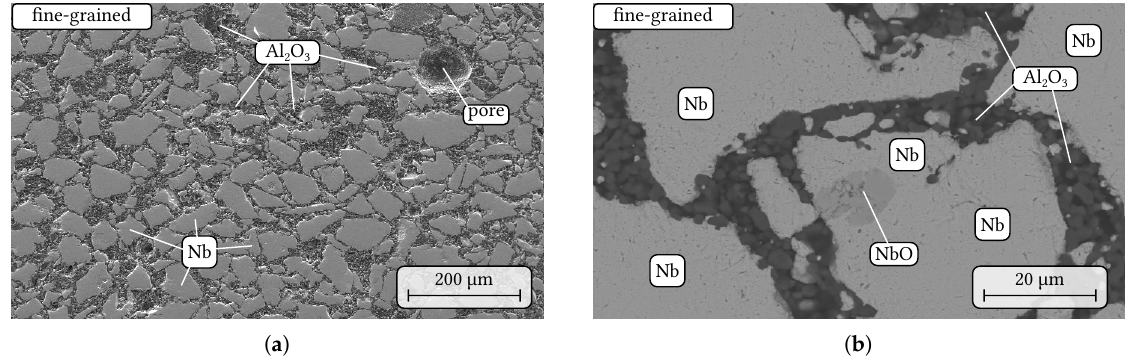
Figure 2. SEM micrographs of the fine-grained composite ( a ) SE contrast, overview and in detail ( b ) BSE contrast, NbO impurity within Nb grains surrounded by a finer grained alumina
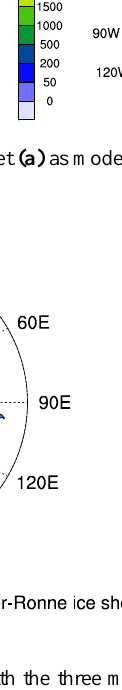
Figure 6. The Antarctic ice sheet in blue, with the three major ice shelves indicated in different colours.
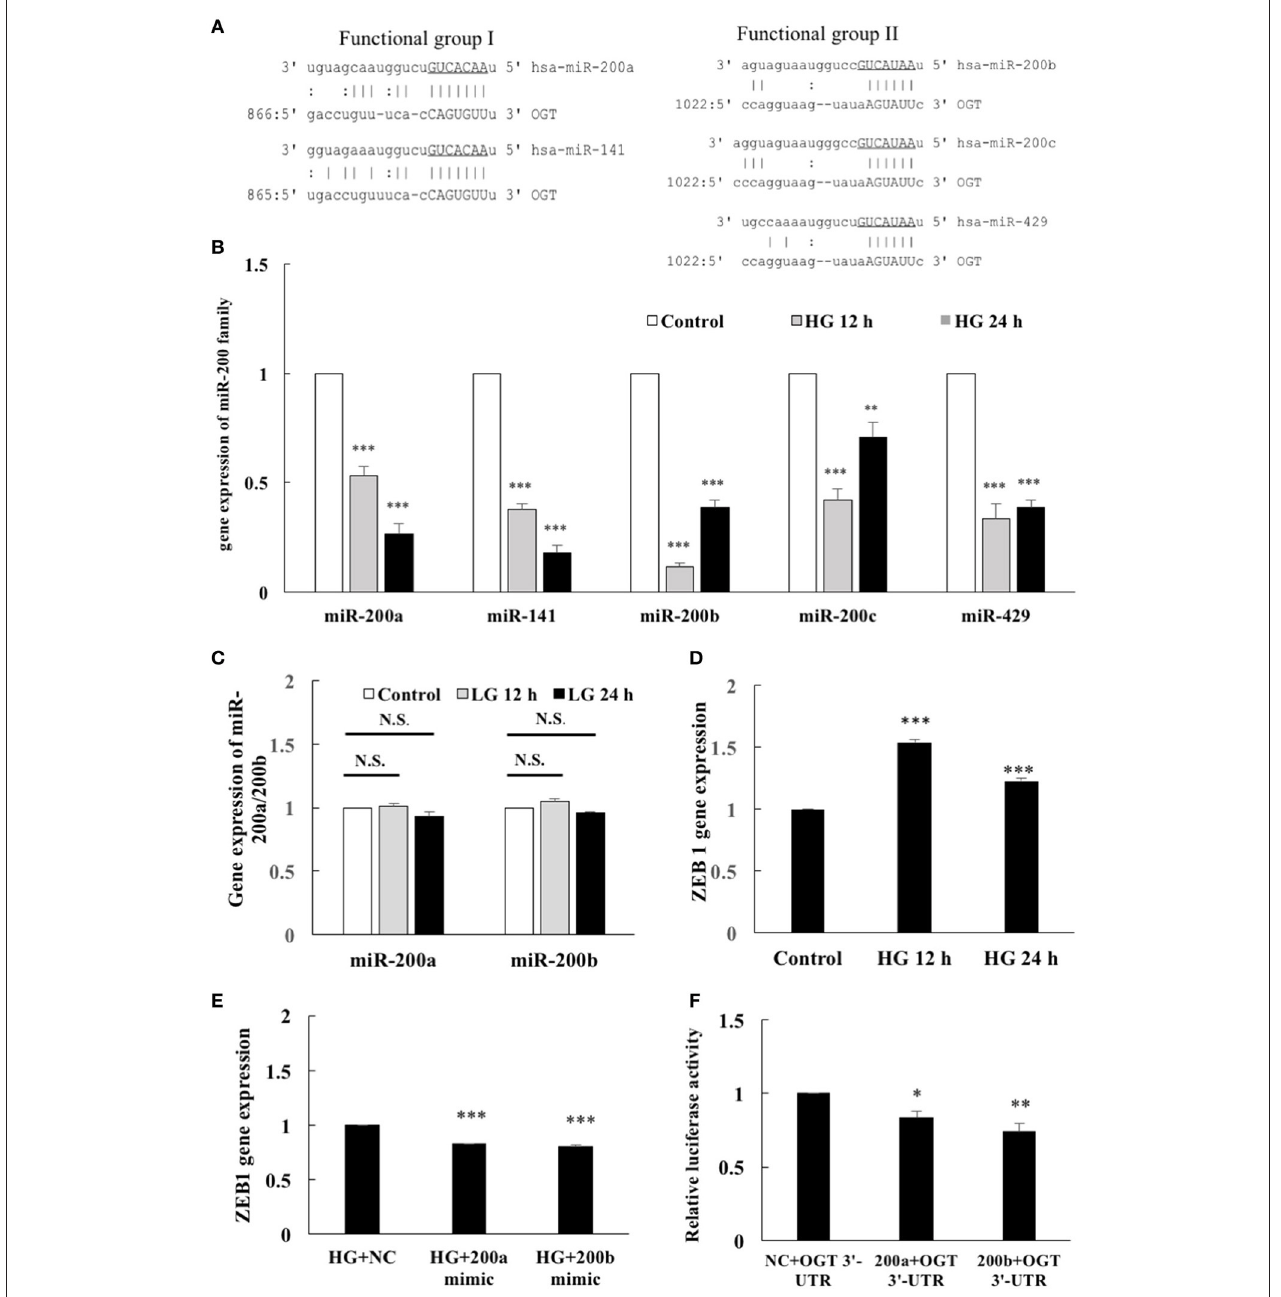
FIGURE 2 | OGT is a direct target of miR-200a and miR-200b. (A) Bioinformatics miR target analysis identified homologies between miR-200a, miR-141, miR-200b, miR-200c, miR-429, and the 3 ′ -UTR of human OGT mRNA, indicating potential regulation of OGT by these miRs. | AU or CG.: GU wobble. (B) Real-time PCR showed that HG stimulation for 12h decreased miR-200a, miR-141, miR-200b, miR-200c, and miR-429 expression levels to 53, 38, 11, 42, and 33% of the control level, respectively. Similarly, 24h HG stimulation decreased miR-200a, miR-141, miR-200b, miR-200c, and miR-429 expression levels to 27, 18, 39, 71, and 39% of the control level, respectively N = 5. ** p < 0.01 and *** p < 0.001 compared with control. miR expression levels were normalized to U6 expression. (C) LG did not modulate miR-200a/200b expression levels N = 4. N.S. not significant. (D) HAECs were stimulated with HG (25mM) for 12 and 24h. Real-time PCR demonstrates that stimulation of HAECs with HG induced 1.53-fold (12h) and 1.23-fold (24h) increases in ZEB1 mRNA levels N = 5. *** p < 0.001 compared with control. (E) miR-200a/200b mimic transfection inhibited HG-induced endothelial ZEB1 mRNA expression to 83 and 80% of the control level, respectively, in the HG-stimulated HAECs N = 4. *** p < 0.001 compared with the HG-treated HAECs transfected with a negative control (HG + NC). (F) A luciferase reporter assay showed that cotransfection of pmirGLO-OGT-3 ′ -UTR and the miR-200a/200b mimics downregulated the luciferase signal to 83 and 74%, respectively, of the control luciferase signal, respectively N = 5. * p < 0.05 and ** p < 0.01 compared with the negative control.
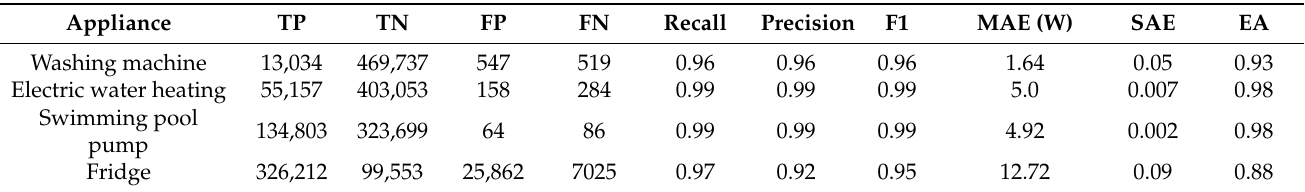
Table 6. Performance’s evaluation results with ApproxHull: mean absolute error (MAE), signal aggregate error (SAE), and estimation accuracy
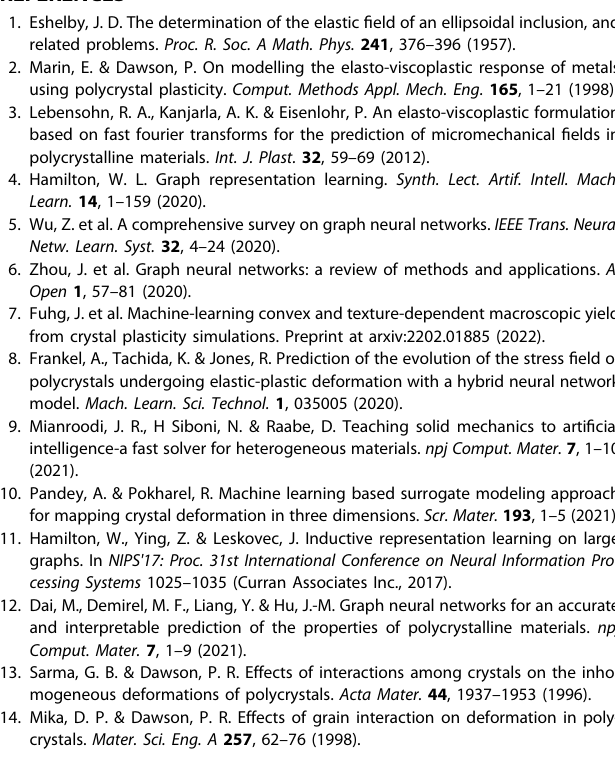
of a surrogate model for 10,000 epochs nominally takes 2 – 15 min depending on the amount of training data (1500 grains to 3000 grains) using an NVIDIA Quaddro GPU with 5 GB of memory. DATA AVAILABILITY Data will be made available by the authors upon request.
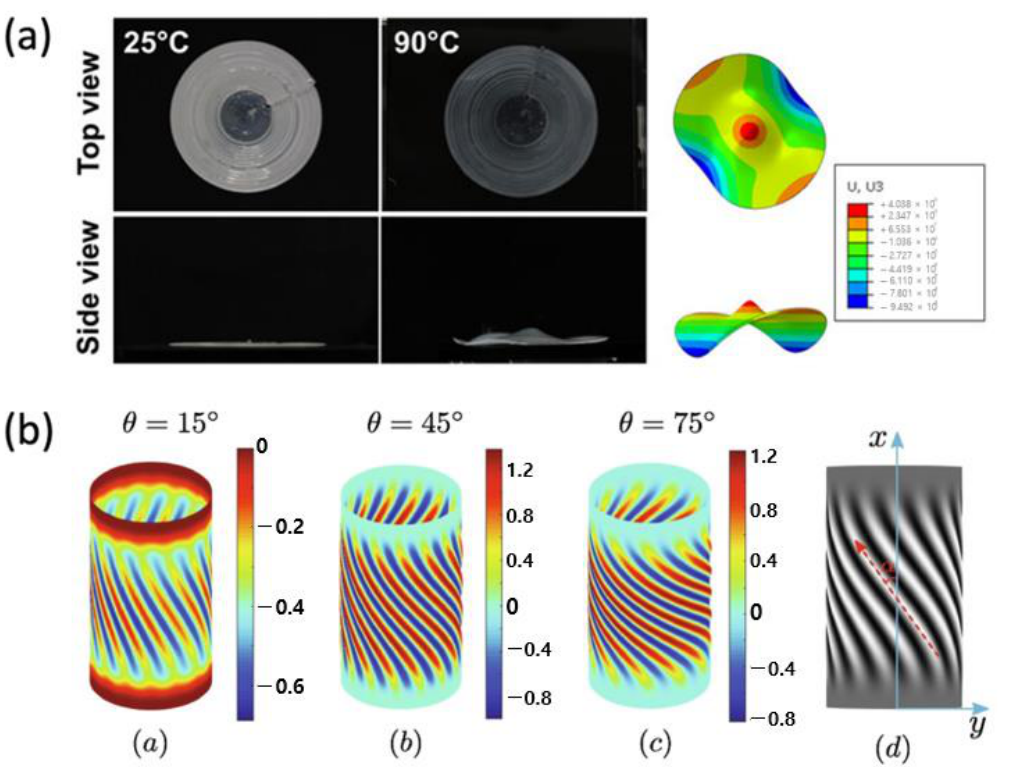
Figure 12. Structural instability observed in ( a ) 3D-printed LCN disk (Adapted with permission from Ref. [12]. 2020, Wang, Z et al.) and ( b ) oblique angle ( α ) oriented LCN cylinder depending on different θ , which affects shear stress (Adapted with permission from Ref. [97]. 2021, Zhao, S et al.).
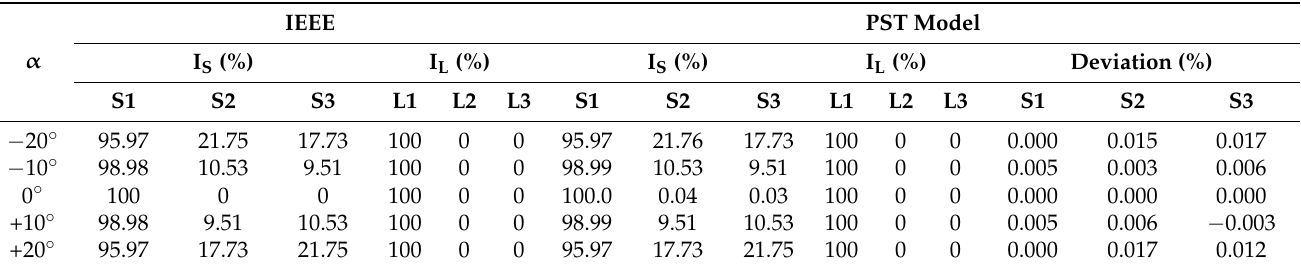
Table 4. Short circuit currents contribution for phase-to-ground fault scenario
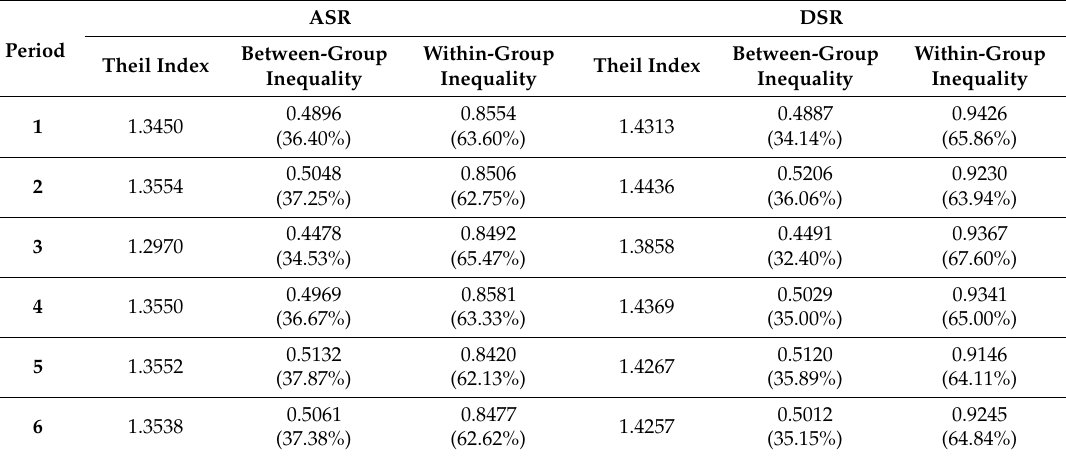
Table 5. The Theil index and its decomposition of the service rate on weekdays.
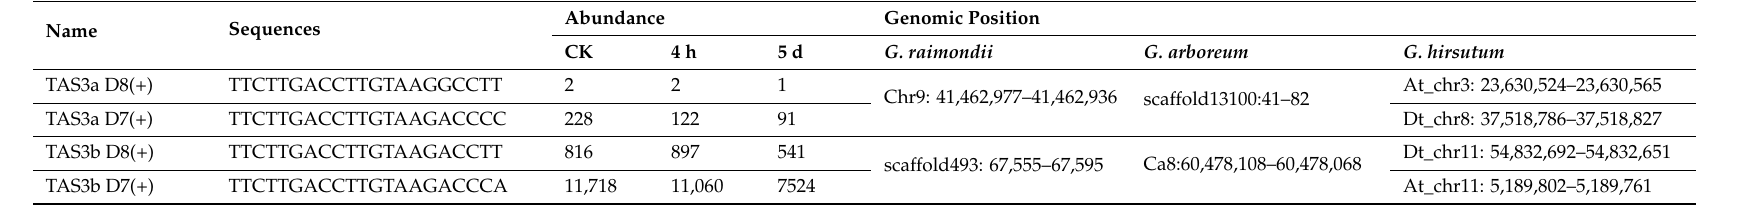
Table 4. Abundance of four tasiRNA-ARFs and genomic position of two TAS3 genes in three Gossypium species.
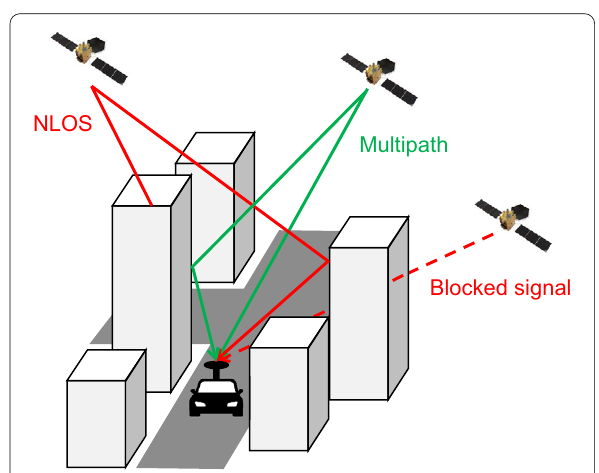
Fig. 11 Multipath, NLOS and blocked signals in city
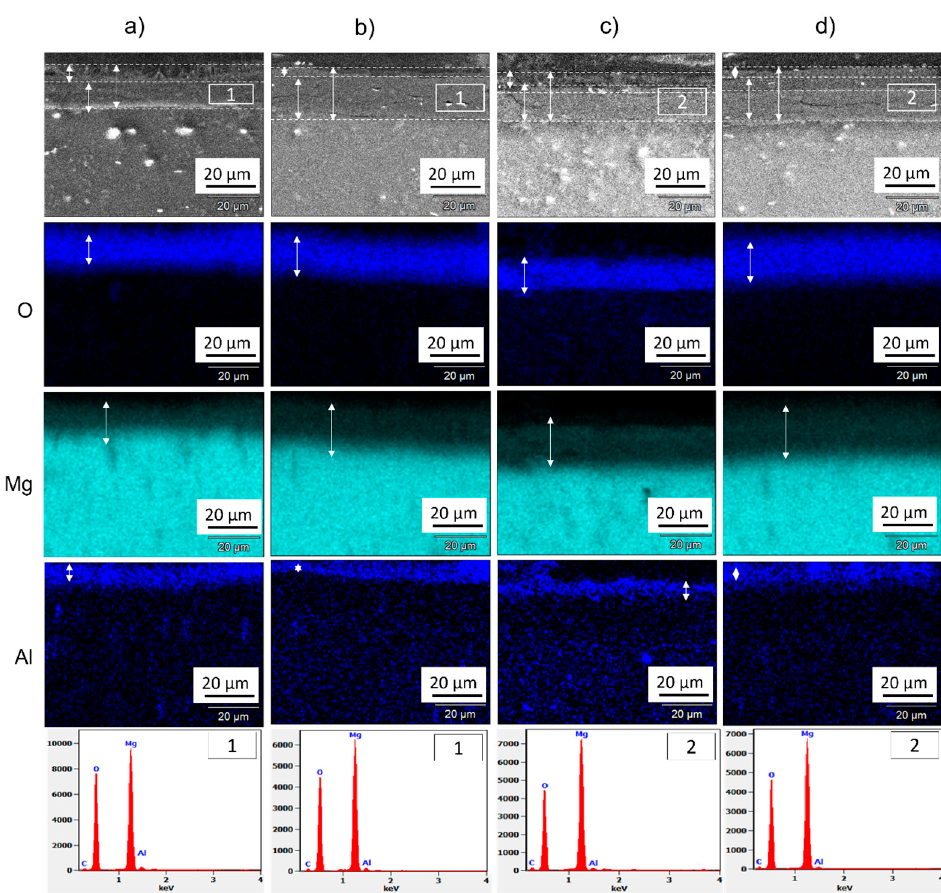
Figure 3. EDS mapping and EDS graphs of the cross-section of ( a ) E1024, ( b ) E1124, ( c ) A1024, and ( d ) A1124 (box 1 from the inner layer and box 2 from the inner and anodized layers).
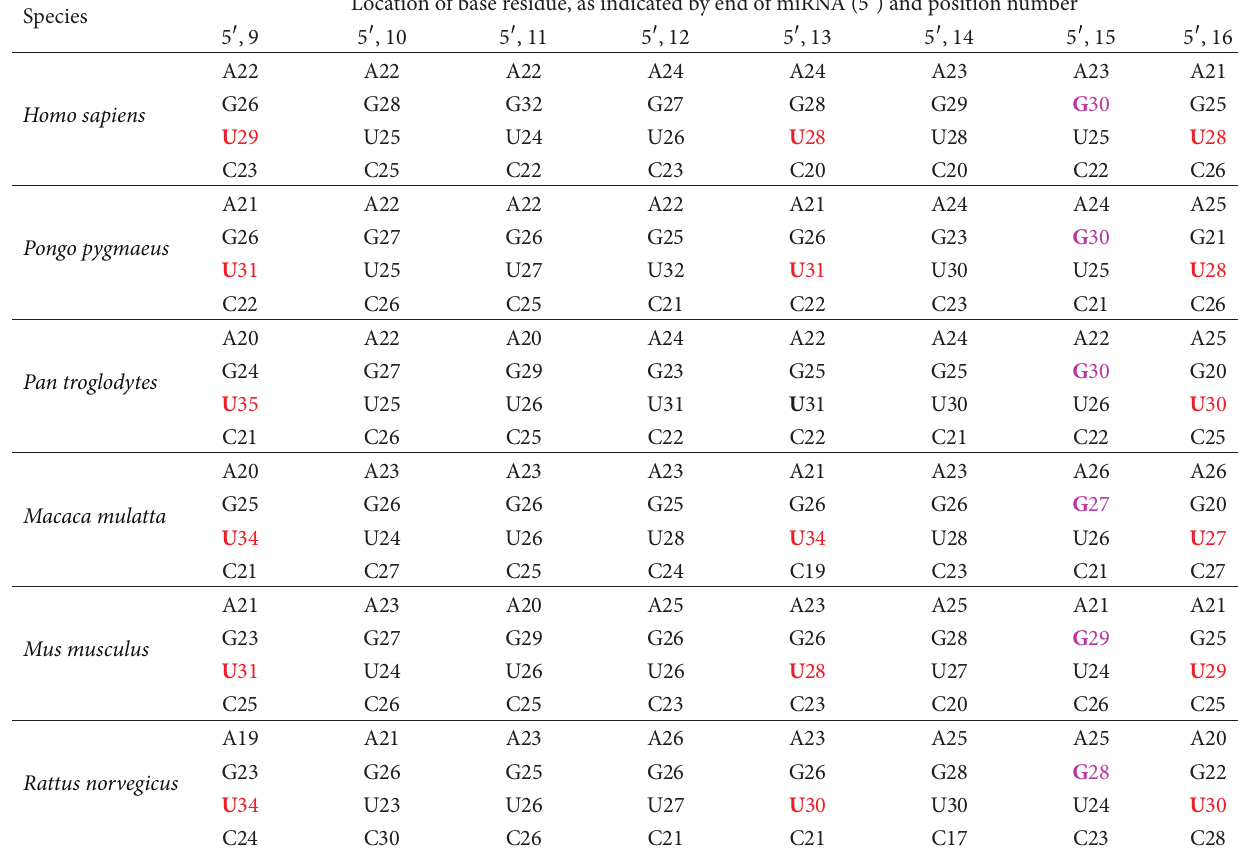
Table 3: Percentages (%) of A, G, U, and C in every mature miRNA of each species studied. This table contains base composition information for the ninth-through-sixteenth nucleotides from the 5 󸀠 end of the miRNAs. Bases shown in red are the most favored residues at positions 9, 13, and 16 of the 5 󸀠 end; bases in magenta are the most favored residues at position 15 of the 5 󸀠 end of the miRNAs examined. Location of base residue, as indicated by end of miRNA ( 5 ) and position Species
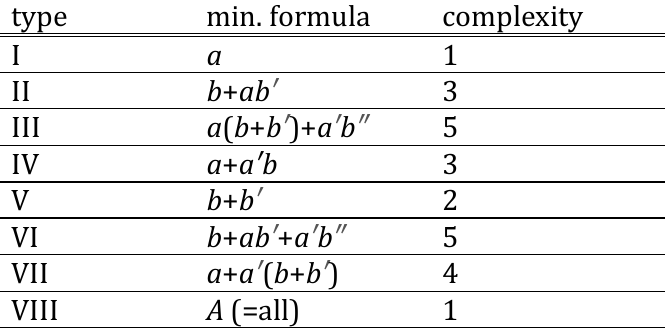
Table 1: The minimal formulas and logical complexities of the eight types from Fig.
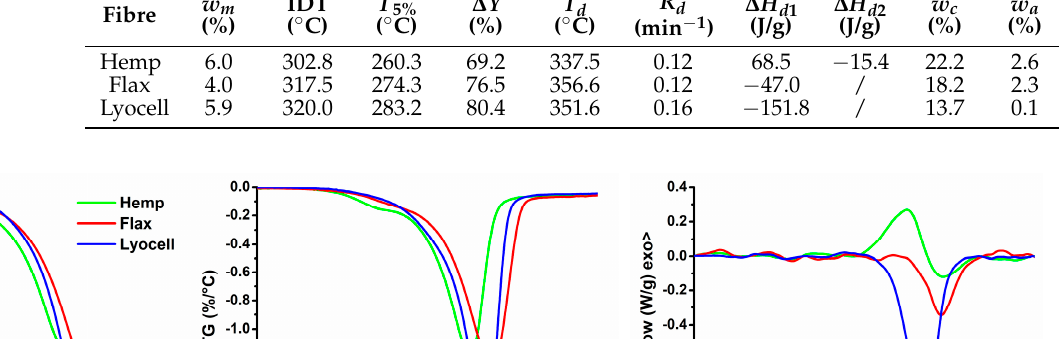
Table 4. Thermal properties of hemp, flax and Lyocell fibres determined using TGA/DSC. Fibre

▶ [PROBLEM] Return, exactly as they stand, the lines from the opening line of the listing through the line with "Figure 6. The", both ends counted, and no pictures.

▶ [RESPONSE TO THE TASK]
Figure 2. SEM micrographs of the fine-grained composite ( a ) SE contrast, overview and in detail ( b ) BSE contrast, NbO impurity within Nb grains surrounded by a finer grained alumina
Figure 6. The Antarctic ice sheet in blue, with the three major ice shelves indicated in different colours.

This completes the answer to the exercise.